** TEXT UNDER STUDY follows **

This is the question that ultimately matters most, and the honest answer requires resisting both easy optimism and easy alarm. The recycling and conservation achievements described above are genuine, and they have allowed companies like TSMC to dramatically reduce the amount of water required per chip produced even as overall chip output has grown. But reduced water intensity per chip does not automatically mean reduced total water consumption when production volume is expanding as fast as today's AI-driven memory shortage demands. Taiwan's overall water consumption is projected to rise 7.3 percent by 2036 compared with 2021 levels, creating a projected daily supply deficit of 680,000 cubic meters even as the island's semiconductor industry continues investing in efficiency improvements, according to analysis reported by The Diplomat. Even with TSMC recycling more than 85 percent of its process water, roughly 96.6 percent of all water used across the broader semiconductor manufacturing industry still comes from natural freshwater sources rather than recycled supplies, according to research published through Taiwan Insight, illustrating how much room for improvement remains even among the industry's most advanced operators.

The deeper structural problem is one of geographic concentration colliding with climate change at precisely the wrong moment. Taiwan, Arizona and other major chip manufacturing hubs were not chosen for their abundant water resources. They were chosen decades ago for tax incentives, available land and the gradual development of skilled manufacturing ecosystems, and the industry has remained clustered in these locations even as climate change has made water supply in many of them measurably less reliable, through fewer typhoons replenishing Taiwan's reservoirs and prolonged drought straining the American Southwest's already stretched water systems. Building new capacity in Singapore, Idaho and elsewhere diversifies this geographic risk to some degree, but it does not eliminate the fundamental tension between an industry whose water needs are growing rapidly and a planet whose freshwater resources are, in an increasing number of regions, becoming less predictable rather than more.

** End of TEXT UNDER STUDY **
** DATA TO EXAMINE follows **

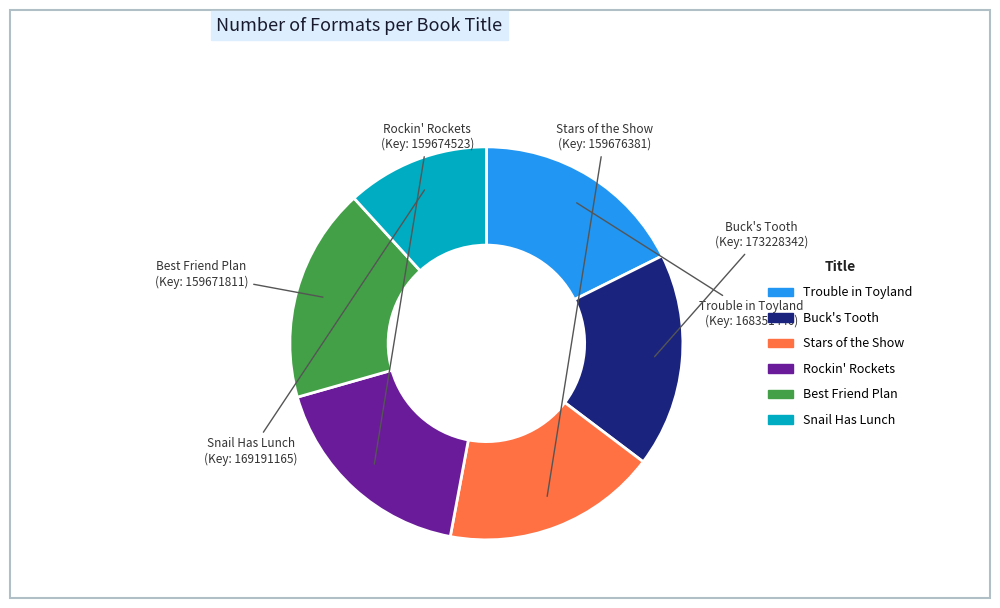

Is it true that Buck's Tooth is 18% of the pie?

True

** End of DATA TO EXAMINE **
** DATA TO EXAMINE follows **

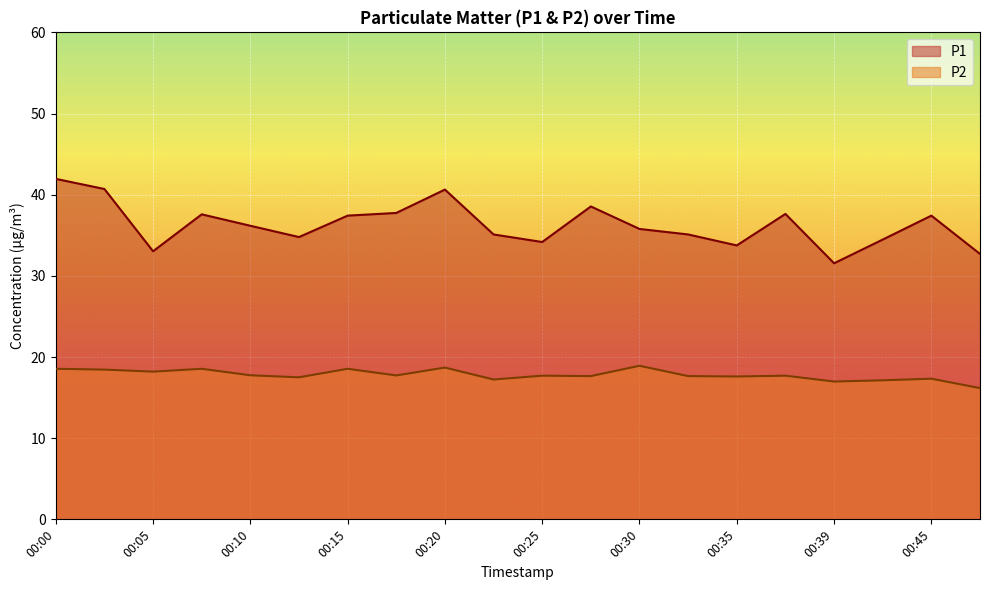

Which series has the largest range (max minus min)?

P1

** End of DATA TO EXAMINE **
** DATA TO EXAMINE follows **

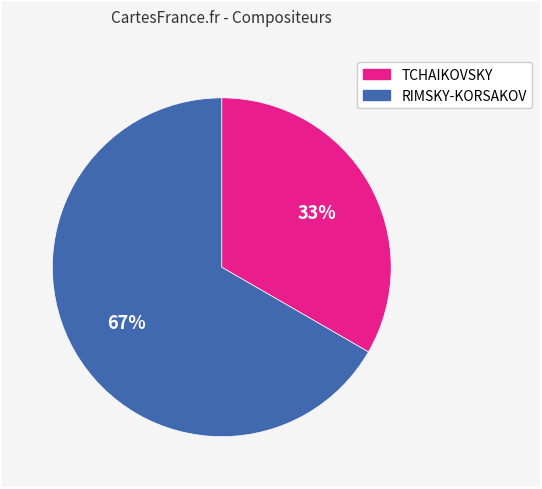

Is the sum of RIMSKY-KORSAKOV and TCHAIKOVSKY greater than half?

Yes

** End of DATA TO EXAMINE **

TASK LIST:
1. In the passage on semiconductor water use, by what percentage is Taiwan's overall water consumption projected to rise by 2036 compared with 2021 levels?
2. Proceed with the passage on semiconductor water use, picking up right after its final sentence.

RESPONSES FOR EACH TASK:
1. 7.3 percent.

2.
The Bottom Line

Micron's sold-out HBM4 supply is, on its own terms, a remarkable business success story, reflecting genuine scarcity and pricing power in a memory chip market reshaped by artificial intelligence's extraordinary growth. But every chip produced to meet that demand carries an embedded water cost that rarely appears in earnings reports or stock analyst notes, and the industry's response to today's shortage, building dramatically more manufacturing capacity across Singapore, Idaho, Arizona and beyond, is set to increase that water demand at precisely the moment when climate change is making freshwater supplies in several of the world's most important chipmaking regions less reliable, not more. The semiconductor industry's genuine progress on recycling and conservation deserves real credit, but it has not yet proven sufficient to decouple rising chip production from rising total water consumption. Whether the world can keep building the chips artificial intelligence demands without deepening a freshwater crisis in the communities surrounding these fabs remains an open question, one that will likely be answered less by any single sustainability pledge and more by how severely the next major drought, in Taiwan, in Arizona, or in whichever region proves most vulnerable next, collides with an industry that shows no sign of slowing its expansion.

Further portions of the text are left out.